Doctoral candidate Shubhanshu Mishra successfully defended his dissertation, "Information Extraction from Digital Social Trace Data with Applications to Social Media and Scholarly Communication Data," on June 24.
His committee included Associate Professor Jana Diesner, chair and director of research; Associate Professor Vetle Torvik; Karrie Karahalios, iSchool affiliate and professor of computer science; and Robert J. Brunner, professor of accountancy.
From the abstract: Information extraction aims at developing structured data from an unstructured or semi-structured data set. The thesis starts by identifying social media data and scholarly communication data as a special case of digital social trace data (DSTD). This identification allows us to utilize the graph structure of the data (e.g. user connected to a tweet, author connected to a paper, author connected to authors, etc.) for developing new information extraction tasks.

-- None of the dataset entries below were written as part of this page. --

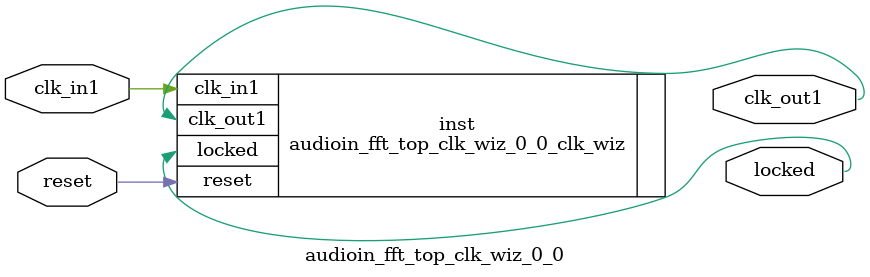
<source format=v>


`timescale 1ps/1ps

(* CORE_GENERATION_INFO = "audioin_fft_top_clk_wiz_0_0,clk_wiz_v6_0_2_0_0,{component_name=audioin_fft_top_clk_wiz_0_0,use_phase_alignment=true,use_min_o_jitter=false,use_max_i_jitter=false,use_dyn_phase_shift=false,use_inclk_switchover=false,use_dyn_reconfig=false,enable_axi=0,feedback_source=FDBK_AUTO,PRIMITIVE=MMCM,num_out_clk=1,clkin1_period=10.000,clkin2_period=10.000,use_power_down=false,use_reset=true,use_locked=true,use_inclk_stopped=false,feedback_type=SINGLE,CLOCK_MGR_TYPE=NA,manual_override=false}" *)

module audioin_fft_top_clk_wiz_0_0 
 (
  // Clock out ports
  output        clk_out1,
  // Status and control signals
  input         reset,
  output        locked,
 // Clock in ports
  input         clk_in1
 );

  audioin_fft_top_clk_wiz_0_0_clk_wiz inst
  (
  // Clock out ports  
  .clk_out1(clk_out1),
  // Status and control signals               
  .reset(reset), 
  .locked(locked),
 // Clock in ports
  .clk_in1(clk_in1)
  );

endmodule

</source>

The thesis focuses on information extraction from DSTD, first using only the text data from tweets and scholarly paper abstracts, and then using the full graph structure of Twitter and scholarly communications corpora. This thesis makes three major contributions. First, methods are introduced for extracting information from social media and scholarly data. Second, new categories of information extraction are introduced. Finally, this thesis has resulted in the creation of multiple open source tools and public data sets, which can be utilized by the research community.